See .env.example for all configuration options.

API Endpoints

Authentication

Method	Endpoint	Description
POST	/api/v1/auth/register	Register new user
POST	/api/v1/auth/login	Login with email/password
POST	/api/v1/auth/login/otp/send	Send OTP for login
POST	/api/v1/auth/login/otp/verify	Verify OTP and login
POST	/api/v1/auth/refresh	Refresh access token
POST	/api/v1/auth/logout	Logout user
GET	/api/v1/auth/google/login	Initiate Google OAuth
GET	/api/v1/auth/google/callback	Google OAuth callback

User Management

Method	Endpoint	Description
GET	/api/v1/users/me	Get current user profile
PUT	/api/v1/users/me	Update current user profile
PUT	/api/v1/users/me/password	Change password
POST	/api/v1/users/password/forgot	Request password reset
POST	/api/v1/users/password/reset	Reset password with OTP

Service Authentication

Method	Endpoint	Description
POST	/api/v1/service/token	Get service access token
POST	/api/v1/service/validate	Validate service token

Admin

Method	Endpoint	Description
GET	/api/v1/admin/users	List all users
GET	/api/v1/admin/users/:id	Get user by ID
PUT	/api/v1/admin/users/:id	Update user
DELETE	/api/v1/admin/users/:id	Delete user
GET	/api/v1/admin/roles	List all roles
POST	/api/v1/admin/roles	Create role
PUT	/api/v1/admin/roles/:id	Update role
DELETE	/api/v1/admin/roles/:id	Delete role

gRPC API

The auth service also exposes a gRPC API on port 9004 for service-to-service communication:

• ValidateToken(token) - Validate JWT token
• ValidateServiceToken(token) - Validate service token
• GetUserInfo(userId) - Get user information

Project Structure

auth/
├── api/              # API route definitions
├── cmd/              # Application entry points
├── config/           # Configuration management
├── docs/             # Swagger documentation
├── internal/
│   ├── database/     # Database connection and migrations
│   ├── handlers/     # HTTP handlers
│   ├── models/       # Database models
│   ├── repository/   # Data access layer
│   ├── services/     # Business logic
│   └── grpc/         # gRPC server
├── migrations/       # Database migrations
├── pkg/              # Shared packages
└── scripts/          # Utility scripts

Service OAuth Clients

The auth service manages OAuth clients for service-to-service authentication.
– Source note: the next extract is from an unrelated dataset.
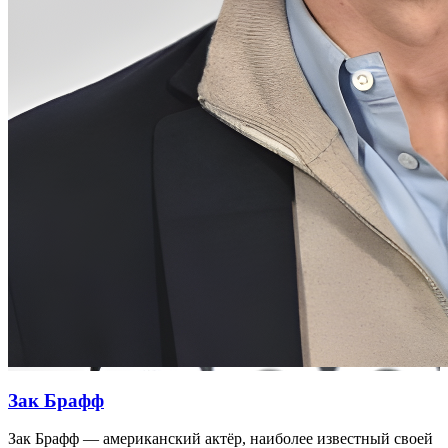
Зак Брафф
Зак Брафф — американский актёр, наиболее известный своей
Each microservice has credentials configured in .env:

Service	Client ID	Scopes
auth-service	auth-service	notifications:send,notifications:read
gateway-service	gateway-service	tokens:validate,users:read
notifier-service	notifier-service	tokens:validate
log-service	log-service	tokens:validate,logs:write,logs:read
scheduler-service	scheduler-service	tokens:validate,notifications:send,scheduler:admin
storage-service	storage-service	tokens:validate,storage:*
comment-service	comment-service	tokens:validate,notifications:send,comments:*
feedback-service	feedback-service	tokens:validate,notifications:send,storage:*,feedback:*
ticket-service	ticket-service	tokens:validate,notifications:send,storage:*,tickets:*
payment-service	payment-service	tokens:validate,notifications:send,payments:*,subscriptions:*

Development

Run Tests

make test

Generate Swagger Docs

make swagger

Build

make build

Docker

Docker Hub

Images are published to Docker Hub on every successful build to main.

Image	Tags
minisource/auth	latest, commit SHA

# Production (pre-built image)
export TAG=latest
docker compose -f docker-compose.prod.yml up -d

# Local development (build from source)
docker build -t minisource/auth .
docker compose -f docker-compose.dev.yml up -d

GitHub Actions secrets

• DOCKERHUB_USERNAME — Docker Hub username
• DOCKERHUB_TOKEN — Docker Hub access token

Health Checks

Endpoint	Description
/health	Basic health check
/ready	Readiness probe
/live	Liveness probe

License

MIT License - see LICENSE file for details.